- _ASSIGNMENT_
Beginning at the line that contains "staining of pancreatic", return every remaining line of the data below exactly; return nothing before it.

(Stored data)
----

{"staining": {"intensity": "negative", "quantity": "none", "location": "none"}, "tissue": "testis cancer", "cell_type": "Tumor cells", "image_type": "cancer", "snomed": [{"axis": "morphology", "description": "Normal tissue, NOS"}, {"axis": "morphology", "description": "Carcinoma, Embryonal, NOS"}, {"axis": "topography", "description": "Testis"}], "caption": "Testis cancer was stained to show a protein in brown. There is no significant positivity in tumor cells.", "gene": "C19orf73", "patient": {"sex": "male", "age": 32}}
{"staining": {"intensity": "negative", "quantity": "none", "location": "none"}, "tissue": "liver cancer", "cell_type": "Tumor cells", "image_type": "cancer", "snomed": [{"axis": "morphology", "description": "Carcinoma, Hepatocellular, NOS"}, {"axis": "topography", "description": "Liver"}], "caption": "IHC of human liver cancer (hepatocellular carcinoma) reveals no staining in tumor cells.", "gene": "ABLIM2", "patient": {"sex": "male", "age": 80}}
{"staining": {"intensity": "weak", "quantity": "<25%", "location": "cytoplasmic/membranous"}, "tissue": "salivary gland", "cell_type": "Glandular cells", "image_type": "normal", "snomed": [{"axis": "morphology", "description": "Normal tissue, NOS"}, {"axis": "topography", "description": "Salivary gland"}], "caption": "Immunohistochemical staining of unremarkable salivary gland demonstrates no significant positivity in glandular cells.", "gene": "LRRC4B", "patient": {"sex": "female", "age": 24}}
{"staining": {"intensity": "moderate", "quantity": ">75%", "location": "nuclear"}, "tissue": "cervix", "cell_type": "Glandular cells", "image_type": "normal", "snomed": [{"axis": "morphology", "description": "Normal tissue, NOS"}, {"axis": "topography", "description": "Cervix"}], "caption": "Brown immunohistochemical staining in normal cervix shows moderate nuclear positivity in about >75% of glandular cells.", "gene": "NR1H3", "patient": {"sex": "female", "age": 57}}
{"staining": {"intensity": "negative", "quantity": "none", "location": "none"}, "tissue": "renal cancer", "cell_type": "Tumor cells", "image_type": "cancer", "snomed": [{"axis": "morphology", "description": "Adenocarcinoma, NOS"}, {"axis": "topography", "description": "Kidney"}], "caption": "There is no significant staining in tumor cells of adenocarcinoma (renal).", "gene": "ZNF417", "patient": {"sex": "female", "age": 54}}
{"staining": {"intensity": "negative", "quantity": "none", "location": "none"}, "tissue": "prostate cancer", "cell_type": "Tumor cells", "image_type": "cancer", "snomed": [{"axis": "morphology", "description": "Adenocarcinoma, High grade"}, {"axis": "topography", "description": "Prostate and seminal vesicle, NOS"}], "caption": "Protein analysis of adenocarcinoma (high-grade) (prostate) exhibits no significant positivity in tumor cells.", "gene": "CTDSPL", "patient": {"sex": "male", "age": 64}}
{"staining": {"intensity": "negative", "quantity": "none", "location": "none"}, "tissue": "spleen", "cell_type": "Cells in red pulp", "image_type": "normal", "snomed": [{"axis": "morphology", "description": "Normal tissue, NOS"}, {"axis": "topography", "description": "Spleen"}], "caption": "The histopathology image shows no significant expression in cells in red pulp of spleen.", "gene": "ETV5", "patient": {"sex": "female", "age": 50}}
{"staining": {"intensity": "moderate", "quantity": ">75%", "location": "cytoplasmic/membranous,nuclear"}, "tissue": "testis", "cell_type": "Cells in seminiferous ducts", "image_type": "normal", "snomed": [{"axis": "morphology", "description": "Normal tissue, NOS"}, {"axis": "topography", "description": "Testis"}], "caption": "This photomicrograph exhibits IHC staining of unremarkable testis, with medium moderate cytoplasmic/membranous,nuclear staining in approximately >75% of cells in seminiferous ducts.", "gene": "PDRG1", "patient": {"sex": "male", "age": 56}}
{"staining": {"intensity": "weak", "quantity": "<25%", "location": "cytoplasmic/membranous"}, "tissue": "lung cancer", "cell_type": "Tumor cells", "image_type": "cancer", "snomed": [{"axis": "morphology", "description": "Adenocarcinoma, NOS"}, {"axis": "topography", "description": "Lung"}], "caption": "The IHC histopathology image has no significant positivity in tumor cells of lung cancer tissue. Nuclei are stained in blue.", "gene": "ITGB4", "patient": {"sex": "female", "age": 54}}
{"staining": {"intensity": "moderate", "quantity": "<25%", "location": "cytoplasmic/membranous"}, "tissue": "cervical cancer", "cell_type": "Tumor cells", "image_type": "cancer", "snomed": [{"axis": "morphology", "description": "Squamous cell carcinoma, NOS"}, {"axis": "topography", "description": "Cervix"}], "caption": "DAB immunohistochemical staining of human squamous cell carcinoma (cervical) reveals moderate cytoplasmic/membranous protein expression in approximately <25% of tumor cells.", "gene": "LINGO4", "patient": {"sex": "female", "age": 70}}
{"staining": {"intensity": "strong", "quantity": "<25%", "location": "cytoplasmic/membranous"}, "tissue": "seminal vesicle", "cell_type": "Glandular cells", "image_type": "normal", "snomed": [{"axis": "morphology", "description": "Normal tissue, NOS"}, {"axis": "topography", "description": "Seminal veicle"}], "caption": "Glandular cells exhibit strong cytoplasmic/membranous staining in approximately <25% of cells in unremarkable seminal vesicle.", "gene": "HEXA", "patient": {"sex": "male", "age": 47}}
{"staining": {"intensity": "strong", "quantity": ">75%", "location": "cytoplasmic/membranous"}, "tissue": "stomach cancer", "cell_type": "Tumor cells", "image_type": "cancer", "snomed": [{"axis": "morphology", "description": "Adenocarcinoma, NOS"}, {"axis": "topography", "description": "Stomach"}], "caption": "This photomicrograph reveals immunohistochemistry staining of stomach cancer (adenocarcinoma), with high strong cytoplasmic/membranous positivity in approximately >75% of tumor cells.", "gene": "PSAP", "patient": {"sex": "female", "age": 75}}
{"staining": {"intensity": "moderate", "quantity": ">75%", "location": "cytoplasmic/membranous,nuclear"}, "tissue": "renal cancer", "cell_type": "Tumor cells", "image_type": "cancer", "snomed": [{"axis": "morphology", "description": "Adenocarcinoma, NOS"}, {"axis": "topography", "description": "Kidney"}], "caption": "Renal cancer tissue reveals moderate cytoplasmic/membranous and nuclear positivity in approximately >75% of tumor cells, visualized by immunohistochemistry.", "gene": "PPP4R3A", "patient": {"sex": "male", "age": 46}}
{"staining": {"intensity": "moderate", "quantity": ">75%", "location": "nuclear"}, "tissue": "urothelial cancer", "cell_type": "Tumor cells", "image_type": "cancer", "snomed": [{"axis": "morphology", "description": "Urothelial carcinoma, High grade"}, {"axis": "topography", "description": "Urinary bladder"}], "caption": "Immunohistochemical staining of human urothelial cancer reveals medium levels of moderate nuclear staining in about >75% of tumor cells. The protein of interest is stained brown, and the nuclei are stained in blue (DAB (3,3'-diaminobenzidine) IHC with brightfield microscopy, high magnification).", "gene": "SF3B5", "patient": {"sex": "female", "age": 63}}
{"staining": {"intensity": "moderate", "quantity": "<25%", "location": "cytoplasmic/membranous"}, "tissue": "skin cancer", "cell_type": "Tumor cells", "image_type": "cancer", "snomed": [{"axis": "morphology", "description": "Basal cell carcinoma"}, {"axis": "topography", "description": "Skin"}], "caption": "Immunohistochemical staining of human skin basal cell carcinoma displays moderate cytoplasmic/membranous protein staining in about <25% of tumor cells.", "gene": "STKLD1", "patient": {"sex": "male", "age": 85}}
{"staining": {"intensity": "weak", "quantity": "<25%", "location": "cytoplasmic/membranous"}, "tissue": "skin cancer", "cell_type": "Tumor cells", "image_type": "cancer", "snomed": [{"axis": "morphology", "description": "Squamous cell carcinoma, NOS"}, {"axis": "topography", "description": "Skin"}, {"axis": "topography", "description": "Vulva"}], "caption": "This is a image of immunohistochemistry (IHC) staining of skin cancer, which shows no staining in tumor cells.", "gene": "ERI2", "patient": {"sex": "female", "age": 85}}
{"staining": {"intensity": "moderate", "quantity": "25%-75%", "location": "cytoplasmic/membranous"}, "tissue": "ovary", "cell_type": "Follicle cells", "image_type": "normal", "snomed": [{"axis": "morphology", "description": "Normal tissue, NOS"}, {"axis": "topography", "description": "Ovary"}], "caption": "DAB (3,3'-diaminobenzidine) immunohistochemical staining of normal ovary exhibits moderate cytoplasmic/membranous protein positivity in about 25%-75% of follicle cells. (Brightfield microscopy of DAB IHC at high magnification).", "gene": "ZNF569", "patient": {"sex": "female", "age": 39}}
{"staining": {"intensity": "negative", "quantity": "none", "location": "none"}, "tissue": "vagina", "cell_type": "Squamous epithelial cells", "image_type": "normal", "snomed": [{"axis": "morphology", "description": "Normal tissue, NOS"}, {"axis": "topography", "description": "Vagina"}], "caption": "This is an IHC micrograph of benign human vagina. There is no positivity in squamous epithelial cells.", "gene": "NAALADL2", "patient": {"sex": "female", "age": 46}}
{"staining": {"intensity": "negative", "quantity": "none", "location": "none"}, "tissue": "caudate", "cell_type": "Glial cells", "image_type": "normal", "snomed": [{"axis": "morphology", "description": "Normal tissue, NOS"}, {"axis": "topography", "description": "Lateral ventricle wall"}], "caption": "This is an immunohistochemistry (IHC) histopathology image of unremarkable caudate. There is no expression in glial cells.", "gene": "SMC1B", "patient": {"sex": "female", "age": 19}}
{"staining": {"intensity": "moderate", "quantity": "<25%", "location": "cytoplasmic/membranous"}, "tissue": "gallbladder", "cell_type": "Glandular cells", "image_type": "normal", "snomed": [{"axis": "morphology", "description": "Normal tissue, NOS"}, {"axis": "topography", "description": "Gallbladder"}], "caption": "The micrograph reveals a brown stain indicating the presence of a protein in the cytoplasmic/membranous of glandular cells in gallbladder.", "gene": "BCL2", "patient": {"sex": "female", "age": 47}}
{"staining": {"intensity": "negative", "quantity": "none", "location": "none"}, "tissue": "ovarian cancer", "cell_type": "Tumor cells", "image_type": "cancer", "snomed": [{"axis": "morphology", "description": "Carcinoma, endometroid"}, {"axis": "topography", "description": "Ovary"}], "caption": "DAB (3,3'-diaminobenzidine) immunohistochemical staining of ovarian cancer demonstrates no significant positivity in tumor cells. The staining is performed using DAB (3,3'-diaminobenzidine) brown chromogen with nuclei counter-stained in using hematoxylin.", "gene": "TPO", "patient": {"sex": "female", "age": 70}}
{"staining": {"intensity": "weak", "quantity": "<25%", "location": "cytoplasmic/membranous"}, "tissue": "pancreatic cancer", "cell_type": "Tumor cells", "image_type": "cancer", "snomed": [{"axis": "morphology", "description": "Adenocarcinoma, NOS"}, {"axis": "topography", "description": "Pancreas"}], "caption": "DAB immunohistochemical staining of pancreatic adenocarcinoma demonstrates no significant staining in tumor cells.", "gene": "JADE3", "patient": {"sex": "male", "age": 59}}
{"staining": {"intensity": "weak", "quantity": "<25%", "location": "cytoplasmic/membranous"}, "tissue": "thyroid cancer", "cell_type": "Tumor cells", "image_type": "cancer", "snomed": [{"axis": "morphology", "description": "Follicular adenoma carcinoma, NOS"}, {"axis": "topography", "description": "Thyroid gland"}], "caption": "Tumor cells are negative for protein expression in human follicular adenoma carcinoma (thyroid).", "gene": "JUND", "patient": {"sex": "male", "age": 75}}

----

- _EXERCISE RESULT_
{"staining": {"intensity": "weak", "quantity": "<25%", "location": "cytoplasmic/membranous"}, "tissue": "pancreatic cancer", "cell_type": "Tumor cells", "image_type": "cancer", "snomed": [{"axis": "morphology", "description": "Adenocarcinoma, NOS"}, {"axis": "topography", "description": "Pancreas"}], "caption": "DAB immunohistochemical staining of pancreatic adenocarcinoma demonstrates no significant staining in tumor cells.", "gene": "JADE3", "patient": {"sex": "male", "age": 59}}
{"staining": {"intensity": "weak", "quantity": "<25%", "location": "cytoplasmic/membranous"}, "tissue": "thyroid cancer", "cell_type": "Tumor cells", "image_type": "cancer", "snomed": [{"axis": "morphology", "description": "Follicular adenoma carcinoma, NOS"}, {"axis": "topography", "description": "Thyroid gland"}], "caption": "Tumor cells are negative for protein expression in human follicular adenoma carcinoma (thyroid).", "gene": "JUND", "patient": {"sex": "male", "age": 75}}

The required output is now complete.